In a world where saving water is becoming increasingly important, a startup that just graduated from the MIT delta v program is trying to bring something to the table. Infinite Cooling is not addressing the crisis of potable water: instead, they’re trying to save and recycle water that goes into power plants.
Power plants, huge industrial facilities that generate electricity, are the biggest users of water in the U.S., Infinite Cooling co-founder Maher Damak explained in an interview. Power plants use water to cool down the facility. The price for using water to cool down extremely hot areas is that part of the water evaporates into the atmosphere and is typically wasted.

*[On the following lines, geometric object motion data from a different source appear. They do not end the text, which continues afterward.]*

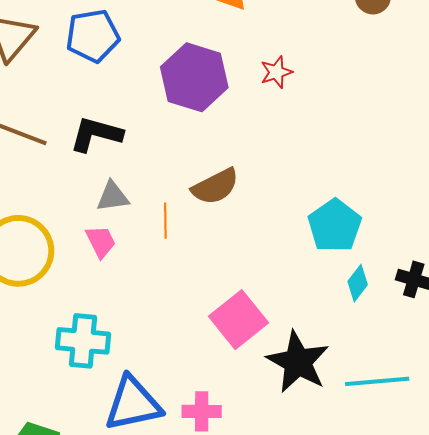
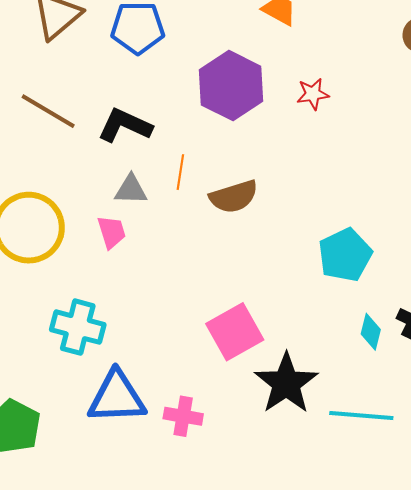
orange line: (165, 221) -> (180, 172), moved
cyan diamond: (358, 283) -> (371, 332), moved, turned -33

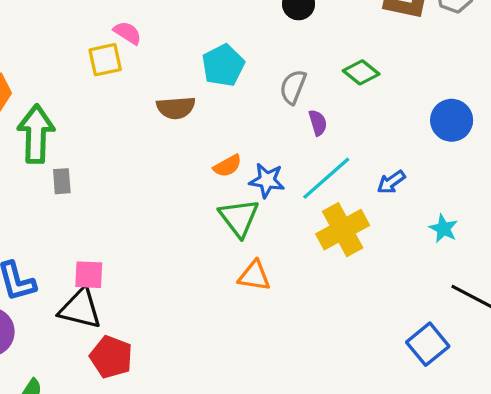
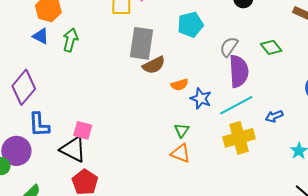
brown semicircle: (176, 108) -> (154, 65), moved, turned -35
purple semicircle: (318, 123) -> (239, 71), size x2.0
green arrow: (36, 134) -> (70, 40), size x0.7
gray rectangle: (62, 181) -> (142, 43), moved, size x2.0
green triangle: (239, 218) -> (182, 130), moved, size x0.6

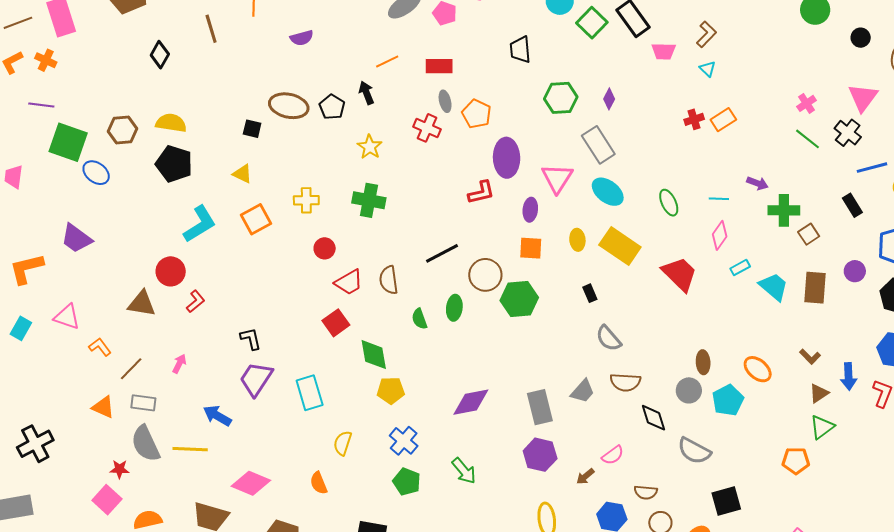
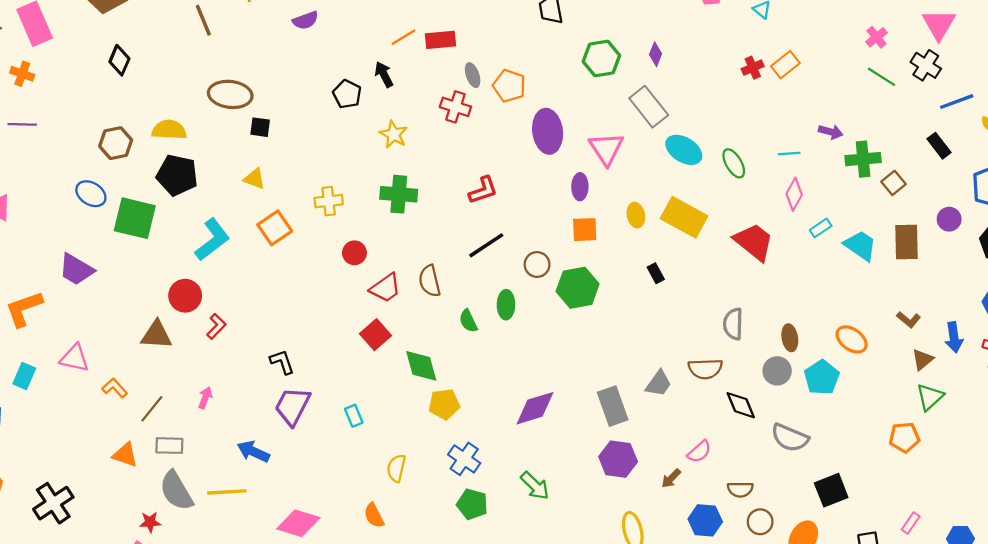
black diamond: (160, 55) -> (119, 60), moved
red rectangle: (439, 66) -> (441, 40), moved
brown ellipse: (289, 106) -> (230, 94), moved
green square: (68, 142) -> (135, 218), moved
red L-shape: (481, 192) -> (483, 190), moved
cyan ellipse: (608, 192) -> (684, 150), moved
brown circle: (485, 275) -> (537, 264), size x0.7
gray semicircle: (609, 338) -> (733, 324), moved, turned 48
cyan rectangle: (310, 393) -> (354, 416), size x0.6

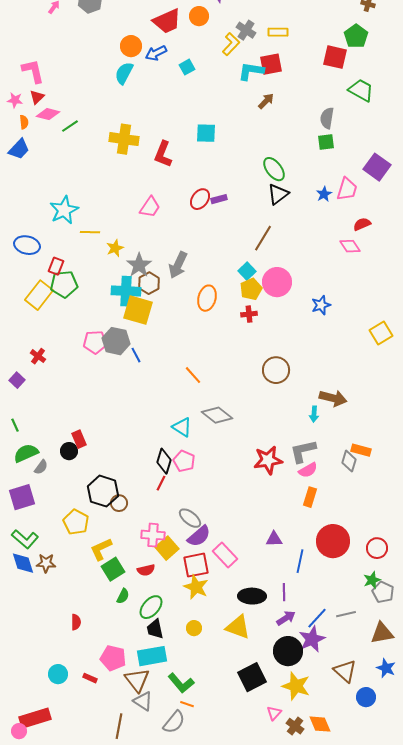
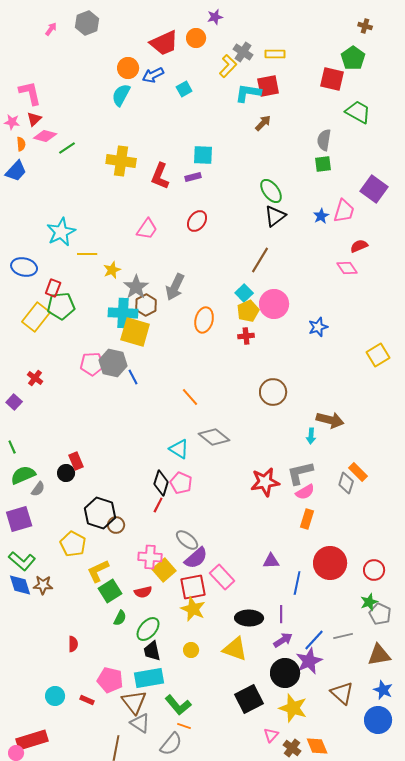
purple rectangle: (219, 199) -> (193, 177), moved
orange rectangle: (361, 450) -> (358, 472), turned 30
blue circle: (366, 697) -> (378, 720), moved, size x1.4

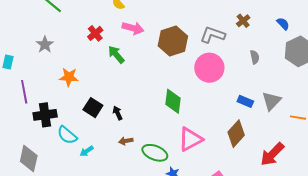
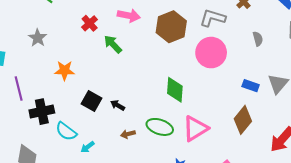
black arrow: (118, 113) -> (118, 105), turned -32
green ellipse: (155, 153) -> (160, 127), moved

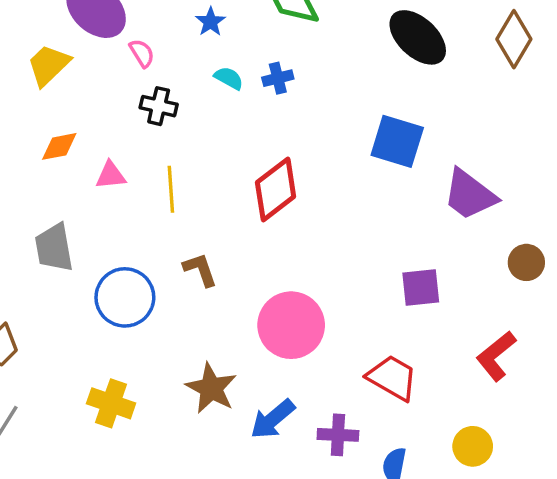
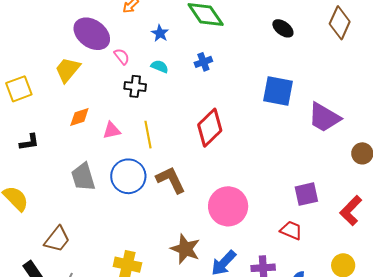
black ellipse: (418, 37) -> (283, 28), size x0.6
cyan semicircle: (229, 78) -> (160, 66), moved
brown L-shape: (200, 270) -> (171, 180), size x1.4
purple square: (421, 287) -> (306, 194), moved
blue circle: (125, 297) -> (128, 176), moved
red trapezoid: (392, 378) -> (291, 230), size x0.7

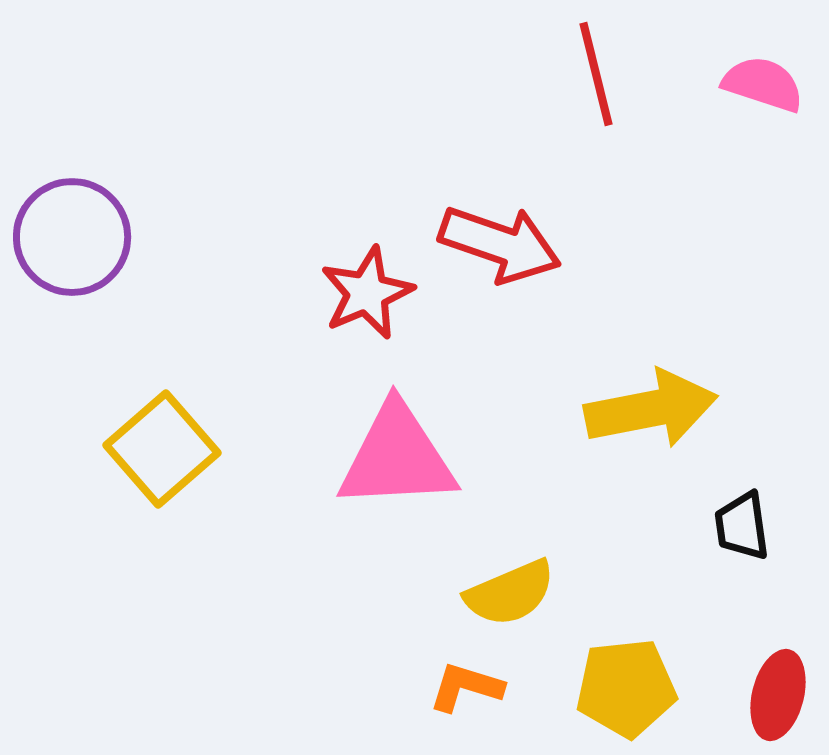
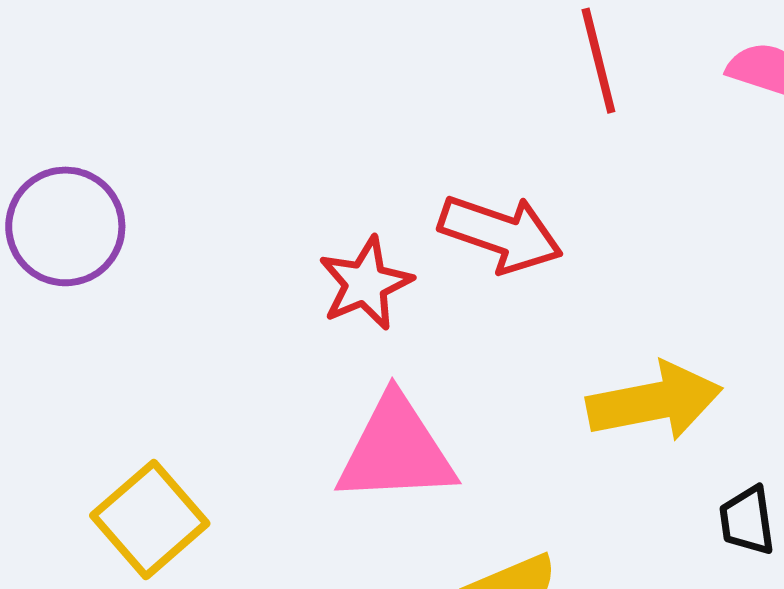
yellow square: (162, 449) -> (150, 519), moved

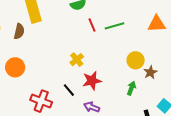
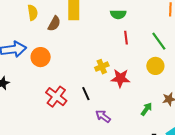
green line: (114, 26) -> (159, 41), moved, turned 54
yellow circle: (136, 60) -> (155, 66), moved
red star: (92, 81) -> (120, 78), moved

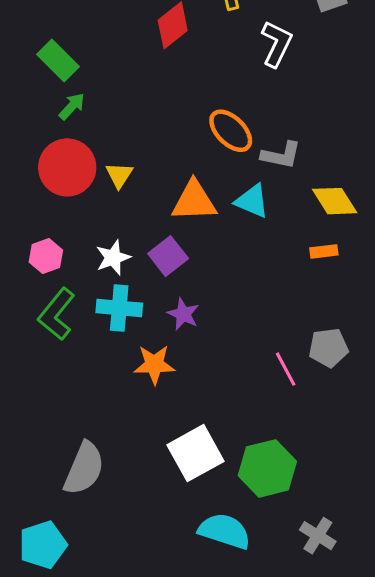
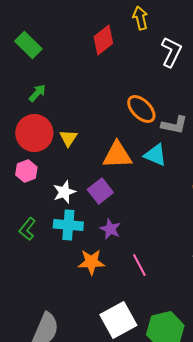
green rectangle: (58, 60) -> (28, 45), moved
pink hexagon: (46, 256) -> (26, 171), moved
green L-shape: (57, 314) -> (27, 229), size x0.7
pink line: (286, 369) -> (139, 265), moved

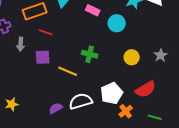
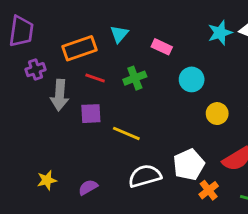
cyan circle: (117, 23) -> (192, 79), moved
gray arrow: (21, 44) -> (60, 95), size x1.5
green cross: (90, 54) -> (135, 78), moved, turned -35
purple semicircle: (56, 108) -> (88, 187), moved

“By using our technology to capture that vapor, we can save huge amounts of water and really have an impact on the water crisis that’s happening, for example, in California,” Damak said. Essentially, the company wants to enable power plants to produce the same amount of power while using less water, co-founder Karim Khalil added.
Damak and Khalil, two Ph.D. students of mechanical engineering at MIT, started working on efficient systems to capture foam to produce drinking water in remote areas four years ago. By constantly narrowing down the problem they were trying to solve, they developed a water-capture device that can be retrofitted to an existing cooling tower on an operating power plant. The technology uses electric fields to charge the water and control its course; the charged water can, therefore, be prevented from “escaping” and redirected to a collector.
Khalil added that the device, which looks like a dome-shaped mesh, will be placed on top of the cooling towers of power plants. The size of the device may vary depending on the size of the cooling tower diameter, which falls in the ballpark of 20 feet.
Currently, Damak and Khalil have formed Infinite Cooling as a legal entity and placed third at the Beantown Throwdown – a Boston area’s multi-school student company pitch – last week. They said they will start working full-time on the venture after their graduation in December. The company will be based in Boston to remain close to MIT.